* _Required action_
Please reproduce the listing from its beginning through the line containing "- Mestrado: **A", substituting "Dissertação" for "Mestrado" and changing nothing else.
━━ Records for the task ━━
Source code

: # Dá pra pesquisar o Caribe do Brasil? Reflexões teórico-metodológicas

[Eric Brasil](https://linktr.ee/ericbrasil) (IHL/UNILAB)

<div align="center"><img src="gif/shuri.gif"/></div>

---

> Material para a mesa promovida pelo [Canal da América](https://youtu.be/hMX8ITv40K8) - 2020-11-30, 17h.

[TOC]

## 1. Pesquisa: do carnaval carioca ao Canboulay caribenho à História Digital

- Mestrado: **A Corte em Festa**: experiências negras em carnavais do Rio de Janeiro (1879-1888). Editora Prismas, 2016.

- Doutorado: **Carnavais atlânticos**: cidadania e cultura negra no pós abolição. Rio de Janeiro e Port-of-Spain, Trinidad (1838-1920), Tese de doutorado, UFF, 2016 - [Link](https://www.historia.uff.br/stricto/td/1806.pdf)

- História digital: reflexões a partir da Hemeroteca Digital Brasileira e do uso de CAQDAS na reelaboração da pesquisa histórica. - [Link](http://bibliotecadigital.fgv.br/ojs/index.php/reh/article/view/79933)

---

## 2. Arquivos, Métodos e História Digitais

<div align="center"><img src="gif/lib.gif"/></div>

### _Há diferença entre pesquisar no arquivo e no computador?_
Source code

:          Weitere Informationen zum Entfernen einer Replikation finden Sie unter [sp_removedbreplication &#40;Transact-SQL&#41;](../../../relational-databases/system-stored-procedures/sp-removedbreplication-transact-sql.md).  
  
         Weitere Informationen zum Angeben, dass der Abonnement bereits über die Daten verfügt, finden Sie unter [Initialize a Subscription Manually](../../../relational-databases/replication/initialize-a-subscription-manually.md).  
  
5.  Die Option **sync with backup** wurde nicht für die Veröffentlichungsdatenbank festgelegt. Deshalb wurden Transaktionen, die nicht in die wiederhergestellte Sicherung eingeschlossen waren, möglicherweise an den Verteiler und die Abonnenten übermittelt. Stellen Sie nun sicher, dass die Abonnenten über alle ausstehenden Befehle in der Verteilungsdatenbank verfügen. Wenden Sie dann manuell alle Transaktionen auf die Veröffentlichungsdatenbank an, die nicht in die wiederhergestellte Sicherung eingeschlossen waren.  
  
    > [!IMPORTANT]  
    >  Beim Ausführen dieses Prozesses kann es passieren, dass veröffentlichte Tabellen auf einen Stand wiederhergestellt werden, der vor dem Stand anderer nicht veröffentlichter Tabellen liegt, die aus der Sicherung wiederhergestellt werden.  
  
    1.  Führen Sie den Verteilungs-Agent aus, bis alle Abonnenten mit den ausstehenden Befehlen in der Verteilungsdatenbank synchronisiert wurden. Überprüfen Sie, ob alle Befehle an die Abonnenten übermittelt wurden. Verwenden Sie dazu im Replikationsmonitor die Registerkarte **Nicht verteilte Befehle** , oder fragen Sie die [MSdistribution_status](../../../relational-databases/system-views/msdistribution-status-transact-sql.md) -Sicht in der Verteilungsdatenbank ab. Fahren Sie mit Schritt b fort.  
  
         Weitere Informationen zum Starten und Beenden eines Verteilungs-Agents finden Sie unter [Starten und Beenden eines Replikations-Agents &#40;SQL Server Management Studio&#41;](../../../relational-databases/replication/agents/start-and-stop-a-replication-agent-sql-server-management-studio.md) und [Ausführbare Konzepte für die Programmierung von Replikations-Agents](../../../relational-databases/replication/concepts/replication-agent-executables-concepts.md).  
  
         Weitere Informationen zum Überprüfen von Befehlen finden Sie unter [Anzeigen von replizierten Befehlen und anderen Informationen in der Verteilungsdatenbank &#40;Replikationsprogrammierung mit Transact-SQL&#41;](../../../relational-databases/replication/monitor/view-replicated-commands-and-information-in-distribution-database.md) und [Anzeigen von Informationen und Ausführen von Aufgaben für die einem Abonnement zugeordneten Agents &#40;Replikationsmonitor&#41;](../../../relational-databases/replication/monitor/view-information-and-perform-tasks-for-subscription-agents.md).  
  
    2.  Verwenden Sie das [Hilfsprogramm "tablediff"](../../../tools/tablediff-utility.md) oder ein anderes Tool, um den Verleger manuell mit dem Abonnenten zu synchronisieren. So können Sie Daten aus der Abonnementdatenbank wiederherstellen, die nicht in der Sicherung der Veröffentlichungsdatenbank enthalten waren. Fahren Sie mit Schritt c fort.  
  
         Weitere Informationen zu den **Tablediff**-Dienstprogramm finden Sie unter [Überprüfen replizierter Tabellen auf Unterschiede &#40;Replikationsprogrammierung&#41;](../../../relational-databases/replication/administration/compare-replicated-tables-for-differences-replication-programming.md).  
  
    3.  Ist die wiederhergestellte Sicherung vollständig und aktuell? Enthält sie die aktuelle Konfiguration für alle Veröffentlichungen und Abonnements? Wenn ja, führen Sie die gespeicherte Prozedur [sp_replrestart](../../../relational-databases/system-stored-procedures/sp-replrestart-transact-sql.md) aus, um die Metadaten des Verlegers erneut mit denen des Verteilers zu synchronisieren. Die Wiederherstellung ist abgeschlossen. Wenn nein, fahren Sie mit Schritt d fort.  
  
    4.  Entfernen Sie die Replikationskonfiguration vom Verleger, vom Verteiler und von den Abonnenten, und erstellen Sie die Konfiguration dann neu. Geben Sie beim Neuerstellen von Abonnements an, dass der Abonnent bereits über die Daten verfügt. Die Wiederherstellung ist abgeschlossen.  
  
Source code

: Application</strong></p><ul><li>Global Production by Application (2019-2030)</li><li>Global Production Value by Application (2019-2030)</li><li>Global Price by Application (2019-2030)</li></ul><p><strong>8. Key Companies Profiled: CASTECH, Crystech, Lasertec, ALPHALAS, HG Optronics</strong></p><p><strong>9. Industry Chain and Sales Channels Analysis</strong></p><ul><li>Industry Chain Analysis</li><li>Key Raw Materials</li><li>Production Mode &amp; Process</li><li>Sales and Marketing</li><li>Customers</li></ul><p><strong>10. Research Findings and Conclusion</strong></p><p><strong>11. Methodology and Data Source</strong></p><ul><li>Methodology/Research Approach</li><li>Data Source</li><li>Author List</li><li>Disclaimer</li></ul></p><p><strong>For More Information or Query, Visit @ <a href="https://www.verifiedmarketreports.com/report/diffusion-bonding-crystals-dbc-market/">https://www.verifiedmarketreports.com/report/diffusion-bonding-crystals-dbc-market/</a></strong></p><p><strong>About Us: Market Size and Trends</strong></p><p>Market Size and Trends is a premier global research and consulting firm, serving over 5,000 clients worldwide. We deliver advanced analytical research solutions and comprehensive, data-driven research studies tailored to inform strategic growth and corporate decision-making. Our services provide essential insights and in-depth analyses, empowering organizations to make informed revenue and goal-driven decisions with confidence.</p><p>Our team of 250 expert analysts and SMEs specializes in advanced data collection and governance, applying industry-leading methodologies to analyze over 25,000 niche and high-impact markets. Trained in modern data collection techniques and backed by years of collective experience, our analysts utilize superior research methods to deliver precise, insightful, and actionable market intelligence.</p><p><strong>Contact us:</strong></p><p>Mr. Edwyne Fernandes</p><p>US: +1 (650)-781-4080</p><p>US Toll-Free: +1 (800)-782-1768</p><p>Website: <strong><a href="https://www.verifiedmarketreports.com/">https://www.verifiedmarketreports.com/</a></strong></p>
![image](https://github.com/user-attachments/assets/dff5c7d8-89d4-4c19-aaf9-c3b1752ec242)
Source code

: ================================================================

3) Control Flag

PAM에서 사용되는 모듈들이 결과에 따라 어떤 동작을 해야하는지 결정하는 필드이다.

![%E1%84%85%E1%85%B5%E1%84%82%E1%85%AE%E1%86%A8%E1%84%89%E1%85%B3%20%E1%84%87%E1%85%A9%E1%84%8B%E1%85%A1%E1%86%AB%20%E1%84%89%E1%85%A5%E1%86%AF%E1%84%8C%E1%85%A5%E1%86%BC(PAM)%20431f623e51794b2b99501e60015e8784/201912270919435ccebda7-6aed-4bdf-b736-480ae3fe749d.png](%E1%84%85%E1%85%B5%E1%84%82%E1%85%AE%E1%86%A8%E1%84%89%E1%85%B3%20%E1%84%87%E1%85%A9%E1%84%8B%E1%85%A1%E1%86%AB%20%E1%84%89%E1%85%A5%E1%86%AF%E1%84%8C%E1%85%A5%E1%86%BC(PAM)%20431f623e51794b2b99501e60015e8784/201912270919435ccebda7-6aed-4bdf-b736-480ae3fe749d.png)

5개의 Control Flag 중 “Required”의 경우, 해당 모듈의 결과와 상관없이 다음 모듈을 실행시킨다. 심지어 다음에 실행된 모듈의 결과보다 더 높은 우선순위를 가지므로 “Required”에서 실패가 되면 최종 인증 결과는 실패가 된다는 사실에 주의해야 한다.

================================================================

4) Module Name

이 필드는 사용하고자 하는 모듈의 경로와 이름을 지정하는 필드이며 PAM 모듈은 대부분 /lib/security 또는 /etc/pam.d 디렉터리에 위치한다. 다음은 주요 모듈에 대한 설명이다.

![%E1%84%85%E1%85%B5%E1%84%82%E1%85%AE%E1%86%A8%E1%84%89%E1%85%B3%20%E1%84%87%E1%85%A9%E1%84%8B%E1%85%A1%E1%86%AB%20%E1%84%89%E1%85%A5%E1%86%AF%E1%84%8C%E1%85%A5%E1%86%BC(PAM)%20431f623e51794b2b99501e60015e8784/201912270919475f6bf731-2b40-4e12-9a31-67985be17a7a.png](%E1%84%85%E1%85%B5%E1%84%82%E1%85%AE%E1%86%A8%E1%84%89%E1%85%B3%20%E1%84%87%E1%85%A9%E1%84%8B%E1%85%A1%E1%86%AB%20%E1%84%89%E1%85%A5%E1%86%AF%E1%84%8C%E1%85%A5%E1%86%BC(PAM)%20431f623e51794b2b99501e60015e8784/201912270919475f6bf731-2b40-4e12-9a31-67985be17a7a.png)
━━━
* _Output for this task_
Source code

: # Dá pra pesquisar o Caribe do Brasil? Reflexões teórico-metodológicas

[Eric Brasil](https://linktr.ee/ericbrasil) (IHL/UNILAB)

<div align="center"><img src="gif/shuri.gif"/></div>

---

> Material para a mesa promovida pelo [Canal da América](https://youtu.be/hMX8ITv40K8) - 2020-11-30, 17h.

[TOC]

## 1. Pesquisa: do carnaval carioca ao Canboulay caribenho à História Digital

- Dissertação: **A Corte em Festa**: experiências negras em carnavais do Rio de Janeiro (1879-1888). Editora Prismas, 2016.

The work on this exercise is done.